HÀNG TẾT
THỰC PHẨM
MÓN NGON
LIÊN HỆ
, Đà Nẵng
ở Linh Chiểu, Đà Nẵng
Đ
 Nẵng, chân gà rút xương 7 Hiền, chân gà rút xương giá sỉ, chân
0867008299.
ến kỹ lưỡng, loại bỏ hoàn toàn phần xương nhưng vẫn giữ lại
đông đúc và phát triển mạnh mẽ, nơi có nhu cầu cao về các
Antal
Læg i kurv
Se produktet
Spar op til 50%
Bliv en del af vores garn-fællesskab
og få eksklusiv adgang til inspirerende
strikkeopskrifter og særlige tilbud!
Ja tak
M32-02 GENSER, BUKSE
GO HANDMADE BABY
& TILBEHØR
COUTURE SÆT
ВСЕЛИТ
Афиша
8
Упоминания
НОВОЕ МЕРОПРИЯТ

▶ _Task instructions_: Copy the lines of the records word for word, from the first line through the line that contains "Bliv en del af vores garn-fællesskab".

▶ _Solved exercise_:
HÀNG TẾT
THỰC PHẨM
MÓN NGON
LIÊN HỆ
, Đà Nẵng
ở Linh Chiểu, Đà Nẵng
Đ
 Nẵng, chân gà rút xương 7 Hiền, chân gà rút xương giá sỉ, chân
0867008299.
ến kỹ lưỡng, loại bỏ hoàn toàn phần xương nhưng vẫn giữ lại
đông đúc và phát triển mạnh mẽ, nơi có nhu cầu cao về các
Antal
Læg i kurv
Se produktet
Spar op til 50%
Bliv en del af vores garn-fællesskab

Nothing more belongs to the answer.